-------- Text provided --------

Chairman Lee, Ranking Member Heinrich, and distinguished members of the committee:
Thank you for the opportunity to testify on the state of the U.S. bulk power system. The Cato Institute is a nonpartisan public policy research organization dedicated to the principles of individual liberty, limited government, free markets, and peace. At Cato, I am the Director of Energy and Environmental Policy Studies, and my research focuses on the role of free markets in improving the availability and affordability of energy and natural resources.
I. Executive Summary
The U.S. bulk power system has become sclerotic. American families and businesses face rising utility costs, and fast-growing new sectors of the economy—especially the technology sector—struggle to secure new electricity supplies on timelines that align with their business models. Congress should address these issues by reducing regulations, removing barriers to energy production and delivery, and creating opportunities to expand power supply at the rapid pace of American entrepreneurship.
Although many of the Biden administration’s policies aimed at reducing energy costs were ineffective, the Trump administration faces the same difficulty in containing costs. The way to a prosperous, high-energy future that everyone can afford is to embrace free enterprise and cut the red tape that holds back a dynamic electricity industry.

-------- Dataset extract --------

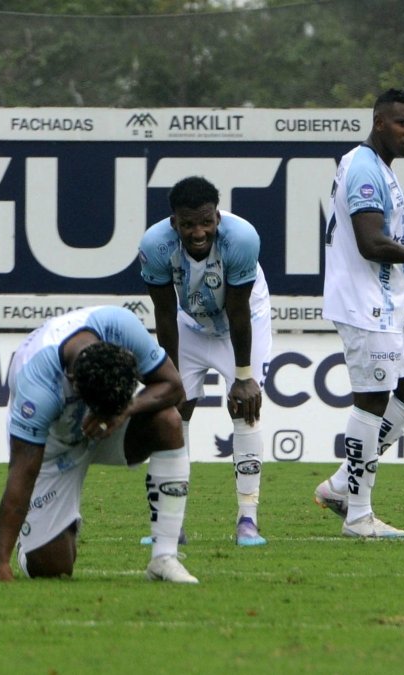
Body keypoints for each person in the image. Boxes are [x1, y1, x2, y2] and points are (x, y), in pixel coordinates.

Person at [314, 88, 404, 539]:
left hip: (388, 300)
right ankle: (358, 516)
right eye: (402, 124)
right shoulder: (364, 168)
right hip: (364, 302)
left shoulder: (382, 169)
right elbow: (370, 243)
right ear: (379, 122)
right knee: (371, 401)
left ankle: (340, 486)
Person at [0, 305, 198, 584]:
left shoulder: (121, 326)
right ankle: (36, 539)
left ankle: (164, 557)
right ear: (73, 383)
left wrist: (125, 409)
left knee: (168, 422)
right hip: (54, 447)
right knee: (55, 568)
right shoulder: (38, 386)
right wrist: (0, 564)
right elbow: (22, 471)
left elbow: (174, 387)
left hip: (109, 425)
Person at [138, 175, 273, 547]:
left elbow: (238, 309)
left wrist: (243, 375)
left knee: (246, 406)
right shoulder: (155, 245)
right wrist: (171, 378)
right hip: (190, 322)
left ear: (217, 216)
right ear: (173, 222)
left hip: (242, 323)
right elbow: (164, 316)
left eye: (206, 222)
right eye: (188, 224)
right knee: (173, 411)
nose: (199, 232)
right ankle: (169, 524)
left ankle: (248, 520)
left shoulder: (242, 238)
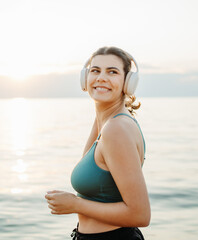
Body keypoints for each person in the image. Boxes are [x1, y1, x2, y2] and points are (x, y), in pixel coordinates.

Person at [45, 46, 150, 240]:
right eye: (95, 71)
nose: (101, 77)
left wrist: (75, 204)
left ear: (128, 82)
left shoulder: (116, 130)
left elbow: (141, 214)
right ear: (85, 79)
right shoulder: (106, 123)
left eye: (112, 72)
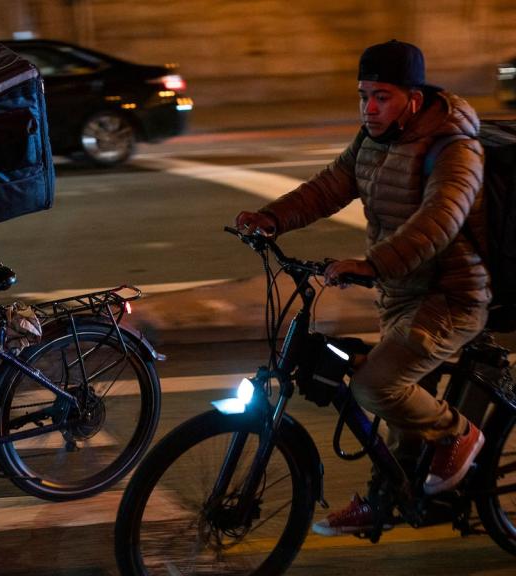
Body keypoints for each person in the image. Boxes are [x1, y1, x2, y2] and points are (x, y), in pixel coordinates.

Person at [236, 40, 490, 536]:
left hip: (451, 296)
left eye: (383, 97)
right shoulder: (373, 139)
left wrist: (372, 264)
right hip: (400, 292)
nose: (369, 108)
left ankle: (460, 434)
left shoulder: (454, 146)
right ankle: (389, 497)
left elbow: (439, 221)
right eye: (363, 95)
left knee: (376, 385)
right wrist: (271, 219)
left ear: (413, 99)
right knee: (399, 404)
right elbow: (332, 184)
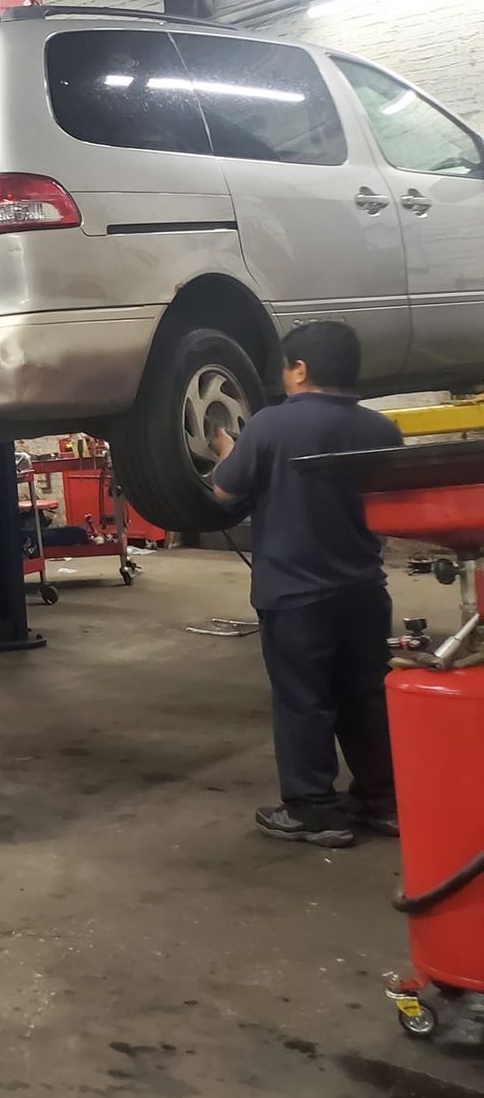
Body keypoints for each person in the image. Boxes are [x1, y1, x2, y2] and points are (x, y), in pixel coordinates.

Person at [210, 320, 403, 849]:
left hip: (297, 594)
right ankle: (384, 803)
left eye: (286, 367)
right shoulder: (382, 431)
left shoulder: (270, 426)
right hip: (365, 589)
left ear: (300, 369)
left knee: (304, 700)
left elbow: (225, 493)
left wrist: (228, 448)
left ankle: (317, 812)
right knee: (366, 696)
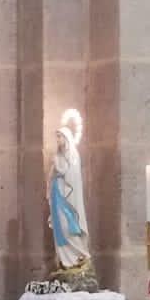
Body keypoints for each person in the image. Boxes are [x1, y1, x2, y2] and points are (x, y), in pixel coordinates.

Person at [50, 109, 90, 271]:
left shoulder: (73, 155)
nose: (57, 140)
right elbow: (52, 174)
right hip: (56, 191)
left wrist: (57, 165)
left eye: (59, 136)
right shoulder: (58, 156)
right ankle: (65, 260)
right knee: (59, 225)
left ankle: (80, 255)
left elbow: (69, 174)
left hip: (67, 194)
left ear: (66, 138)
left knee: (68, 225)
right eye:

--------

Activity list:
**a)** According to the testimony on the U.S. bulk power system, what position does the witness hold at the Cato Institute?
**b)** Continue the testimony on the U.S. bulk power system from the point where it stops.
The entries are separate from the testimony on the U.S. bulk power system.

Answers to the tasks:
**a)** Director of Energy and Environmental Policy Studies.

**b)**
Electric energy will be the workhorse for the coming revolution in artificial intelligence (AI). Congress should unleash the nation’s resources—including our unique entrepreneurship—and give Americans the best opportunity to work, grow, and flourish in the new economy.
II. Electricity Is the Economy’s Foundation
At the turn of the millennium, the National Academies of Engineering ranked the electric grid the greatest engineering achievement of the twentieth century.1 The main criterion for selection was how much an achievement improved people’s quality of life. There is no doubt that reliable, affordable electricity improves the lives of everyday Americans.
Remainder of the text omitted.